Records for processing:
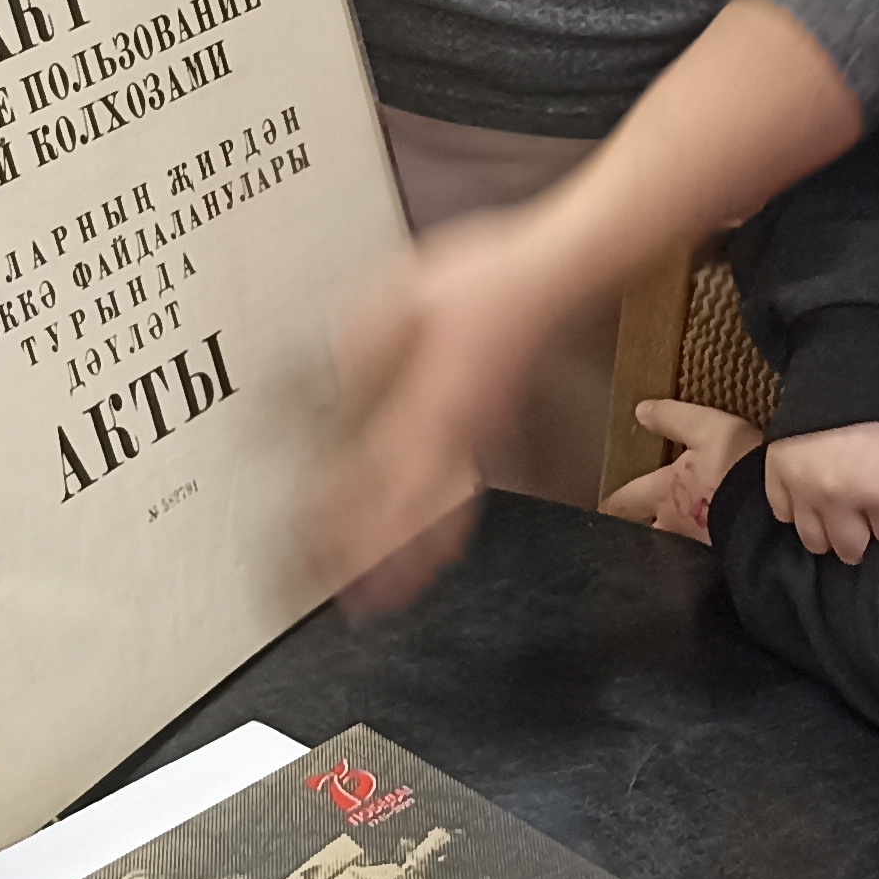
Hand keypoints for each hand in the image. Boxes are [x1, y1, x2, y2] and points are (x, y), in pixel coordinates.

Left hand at [318, 208, 568, 608]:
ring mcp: (478, 435)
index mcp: (431, 397)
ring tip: (389, 599)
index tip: (322, 551)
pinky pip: (466, 493)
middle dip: (379, 561)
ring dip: (413, 560)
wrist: (555, 274)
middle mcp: (456, 428)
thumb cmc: (488, 277)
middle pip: (413, 511)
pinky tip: (443, 553)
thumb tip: (332, 377)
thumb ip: (366, 336)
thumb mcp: (408, 290)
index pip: (380, 473)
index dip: (351, 518)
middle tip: (351, 604)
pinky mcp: (491, 429)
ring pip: (443, 512)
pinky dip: (446, 532)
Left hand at [604, 399, 760, 545]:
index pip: (626, 501)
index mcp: (663, 493)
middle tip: (635, 532)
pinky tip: (709, 549)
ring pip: (673, 549)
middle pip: (646, 534)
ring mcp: (697, 546)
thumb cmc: (736, 465)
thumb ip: (674, 419)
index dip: (614, 504)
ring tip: (672, 544)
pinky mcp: (722, 558)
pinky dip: (700, 555)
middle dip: (639, 533)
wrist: (772, 511)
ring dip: (669, 546)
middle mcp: (673, 525)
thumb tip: (640, 411)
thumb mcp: (707, 429)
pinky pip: (702, 558)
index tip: (604, 509)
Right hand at [764, 419, 878, 564]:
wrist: (855, 355)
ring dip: (833, 529)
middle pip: (852, 549)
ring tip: (845, 502)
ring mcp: (800, 487)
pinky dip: (800, 508)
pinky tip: (817, 490)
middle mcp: (835, 499)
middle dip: (870, 530)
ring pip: (814, 541)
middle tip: (876, 495)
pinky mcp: (776, 470)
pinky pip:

Exercise directions: All lines above that include the word "index" must be copied into the answer.

Task output:
index mcp: (431, 397)
index tip: (322, 551)
index pip: (380, 473)
index dip: (351, 518)
index pip: (626, 501)
index mcp: (663, 493)
index dip: (614, 504)
index tip: (604, 509)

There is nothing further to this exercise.